Star Wars is an incredibly expansive canon. Loads of characters permeate its story’s membrane. And these loads of characters may be archetypal, in either good, bad, or even weird ways. Fortunately one the tropes many characters fulfill is the dutiful princess archetype. Princess Leia, Sabine
Vizla Wren, Duchess Satine, Cham Syndulla, and the subject of this article, Hera Syndulla.
Hera is probably one of the most coolest character in the canon. She is a hardworking, ambitious pilot who fights the Empire through strategy and collaboration with other. Really, collaboration is one of the first characteristics that comes to mind when considering Hera. But one of the most important things guiding Hera is her duty to herself, her crew, the rebellion, and the Galaxy as a whole. As such, her duty may sometimes conflict itself, but Hera is someone who’s always focused on the bigger picture, and does what she can to insure the bigger battle is one.
Underlying a dutiful princess’s sense of duty is usually their sense of love and commitment to their family and/or culture. Even though they may be closed off about how they feel, they share within them a deep-seated love for their people. Hera fits this to a tee. Her love for her adopted family is often showcases by small, impactful gestures. Encouraging Ezra, helping her unofficial husband Kanan through his emotional angst, keeping Chopper in check despite his cat tantrums, understanding Sabine’s Martell issues, or how Zeb’s having problems with Ezra. Hera is incredibly mature when it involves interpersonal/emotional problems. As the backbone and leader of her team, she insures their needs are met.
However, as important as family is to her, there are times when her family may ironically conflict with her political duty. Even in the face of alienating those she loves. Despite how much it may ache her. In her commitment to her goals and practicality, she may push away those she loves and even keep them in the dark. One episode exemplifying her dedication to duty is the episode Homecoming.
Homecoming, aka the father-issues episode, deals with how Hera’s sense of duty to the whole galaxy conflicts with her father’s commitment to their home planet Ryloth. The main conflict caused by this divide of duty is how they handle the attack of an imperial star ship. Cham wants to blow up the entire thing to serve as a symbol of Twi’lek victory over the Empire. Hera, along with Rebellion command, wants to instead steel the vessel and use it in future missions.
Since they both have such different outlooks, they naturally butt heads over each other. Despite wanting the same thing, the destruction of the Empire, they have trouble reconciling their methods with each other. As such, it results in a mutual alienation of each other. This leads to Cham bringing out his inner dutiful princess by betraying Hera to support this focus on Ryloth. Only after an intense heart to heart is Cham able to understand how Hera’s commitment to the Galaxy is an extension from her love of Ryloth and an understanding of politics. It’s funny, Hera ends up being a parallel of her father in several ways.
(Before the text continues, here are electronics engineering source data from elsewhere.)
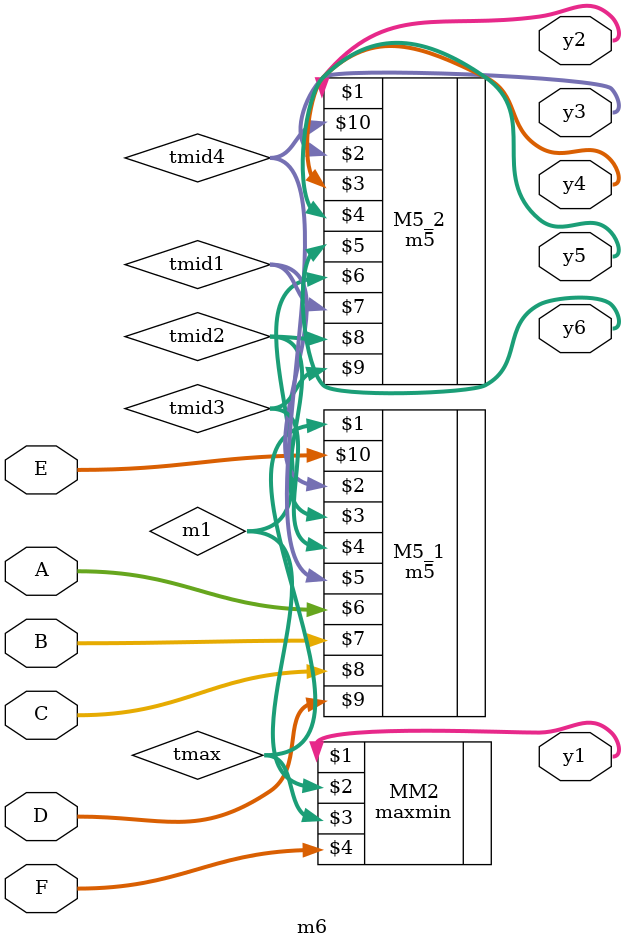
<source format=v>
module m6 (y1,y2,y3,y4,y5,y6,A,B,C,D,E,F); //4080*2 + 272 = 8432

input [7:0] A,B,C,D,E,F;
output [7:0] y1,y2,y3,y4,y5,y6;

wire [7:0] tmax,tmid1,tmid2,tmid3,tmid4,m1;

m5 M5_1 (tmax,tmid1,tmid2,tmid3,tmid4,A,B,C,D,E);
maxmin MM2 (y1,m1,tmax,F);
m5 M5_2 (y2,y3,y4,y5,y6,m1,tmid1,tmid2,tmid3,tmid4);

endmodule

</source>
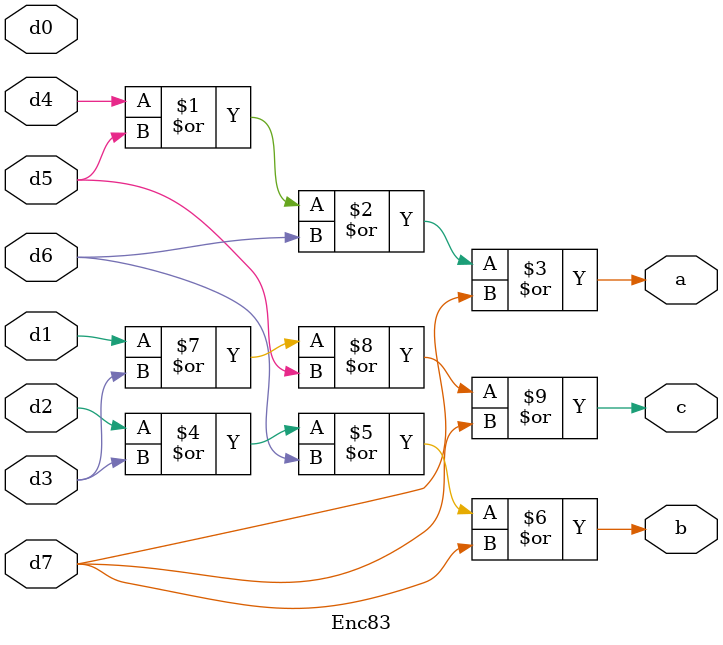
<source format=v>
`timescale 1ns / 1ps


module Enc83(d0, d1, d2, d3, d4, d5, d6, d7, a, b, c) ;
    input d0,d1,d2,d3,d4,d5,d6,d7;
    output a,b,c;
    or(a,d4,d5,d6,d7);
    or(b,d2,d3,d6,d7);
    or(c,d1,d3,d5,d7);
endmodule

</source>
Another episode that encapsulates Hera’s focus of the long term over the short term Hera’s Heroes. One of the episode’s most significant themes is family and how we hold onto it. Another is letting go of family past for the sake of family future. These themes, in combination with Hera’s duty, creates a situation where she has to sacrifice something important in her family.
The episode’s plot is that Hera and her Rebellion group (the Spectres) infiltrate her old family
mansion home to take back an old heirloom from Imperial hands. This heirloom not only represents her family history, but also her deceased mother. The same can be said for her house, now occupied by the Empire. It all ties back into her family.
Yet Hera runs into trouble when the Empire captured her and Thrawn stole the Kalikori from her. Even worse her father is captured while supporting her heist. This gives Hera a duty crisis as she realizes she put the personal, the Kalikori, over the political and practical. So, in a move to again realize the wider picture, Hera blows up her family home to strike back at the Empire, saves her father, and escapes with her crew and father intact. A family home is sacrificed for both family and duty, even if it involves the destruction of her family past. In this sense Hera is forward thinking. She lets her family home go to strike a bigger blow to the Empire.
Love of family, the bigger picture, and duty to the Galaxy and beyond: these are the traits leading Hera through the Rebellion, as well as the reasons she is such an interesting character to think about and analyze.